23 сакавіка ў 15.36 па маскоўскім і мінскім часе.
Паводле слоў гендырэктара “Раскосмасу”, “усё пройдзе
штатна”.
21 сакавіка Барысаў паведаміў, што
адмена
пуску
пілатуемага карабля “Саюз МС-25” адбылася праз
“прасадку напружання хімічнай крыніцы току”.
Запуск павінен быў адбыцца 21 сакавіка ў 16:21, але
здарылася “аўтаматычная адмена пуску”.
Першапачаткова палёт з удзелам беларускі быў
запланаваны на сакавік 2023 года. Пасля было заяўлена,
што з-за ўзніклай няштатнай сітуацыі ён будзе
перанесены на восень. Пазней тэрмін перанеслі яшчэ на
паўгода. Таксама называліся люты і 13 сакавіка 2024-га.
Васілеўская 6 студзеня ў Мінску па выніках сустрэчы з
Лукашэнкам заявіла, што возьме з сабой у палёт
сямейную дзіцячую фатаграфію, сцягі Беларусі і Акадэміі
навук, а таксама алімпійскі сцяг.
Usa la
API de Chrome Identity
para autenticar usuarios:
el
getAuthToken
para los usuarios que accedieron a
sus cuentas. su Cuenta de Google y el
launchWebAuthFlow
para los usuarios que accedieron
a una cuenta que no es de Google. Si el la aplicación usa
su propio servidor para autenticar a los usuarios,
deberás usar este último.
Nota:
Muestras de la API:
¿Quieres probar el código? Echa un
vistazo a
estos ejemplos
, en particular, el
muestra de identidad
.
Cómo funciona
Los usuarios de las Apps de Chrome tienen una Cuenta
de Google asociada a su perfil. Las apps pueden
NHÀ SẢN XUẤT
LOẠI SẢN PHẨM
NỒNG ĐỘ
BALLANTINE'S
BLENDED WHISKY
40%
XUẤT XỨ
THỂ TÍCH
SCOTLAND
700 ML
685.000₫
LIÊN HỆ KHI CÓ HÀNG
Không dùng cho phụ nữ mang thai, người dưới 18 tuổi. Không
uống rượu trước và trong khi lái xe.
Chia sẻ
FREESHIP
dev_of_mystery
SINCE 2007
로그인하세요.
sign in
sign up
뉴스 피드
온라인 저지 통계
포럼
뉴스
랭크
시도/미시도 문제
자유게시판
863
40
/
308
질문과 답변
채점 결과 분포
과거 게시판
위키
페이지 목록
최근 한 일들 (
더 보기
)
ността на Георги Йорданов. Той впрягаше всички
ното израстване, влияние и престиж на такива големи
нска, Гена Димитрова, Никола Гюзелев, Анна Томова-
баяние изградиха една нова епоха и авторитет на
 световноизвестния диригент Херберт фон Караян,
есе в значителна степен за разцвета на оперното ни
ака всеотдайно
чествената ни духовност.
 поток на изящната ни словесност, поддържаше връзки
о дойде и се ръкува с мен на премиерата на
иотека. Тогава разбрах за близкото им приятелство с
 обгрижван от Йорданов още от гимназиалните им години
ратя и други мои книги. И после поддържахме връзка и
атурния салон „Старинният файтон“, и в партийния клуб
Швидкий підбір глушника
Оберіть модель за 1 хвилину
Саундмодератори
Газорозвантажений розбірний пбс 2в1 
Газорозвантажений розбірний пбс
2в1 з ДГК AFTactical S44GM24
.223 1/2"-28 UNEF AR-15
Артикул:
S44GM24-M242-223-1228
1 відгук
_ _ _ _ _
TASK BRIEF: Return, unchanged, the lines of the items starting at the first line and ending at the line that contains "Першапачаткова палёт з удзелам беларускі быў", both included.

REPLY TO THE EXERCISE:
23 сакавіка ў 15.36 па маскоўскім і мінскім часе.
Паводле слоў гендырэктара “Раскосмасу”, “усё пройдзе
штатна”.
21 сакавіка Барысаў паведаміў, што
адмена
пуску
пілатуемага карабля “Саюз МС-25” адбылася праз
“прасадку напружання хімічнай крыніцы току”.
Запуск павінен быў адбыцца 21 сакавіка ў 16:21, але
здарылася “аўтаматычная адмена пуску”.
Першапачаткова палёт з удзелам беларускі быў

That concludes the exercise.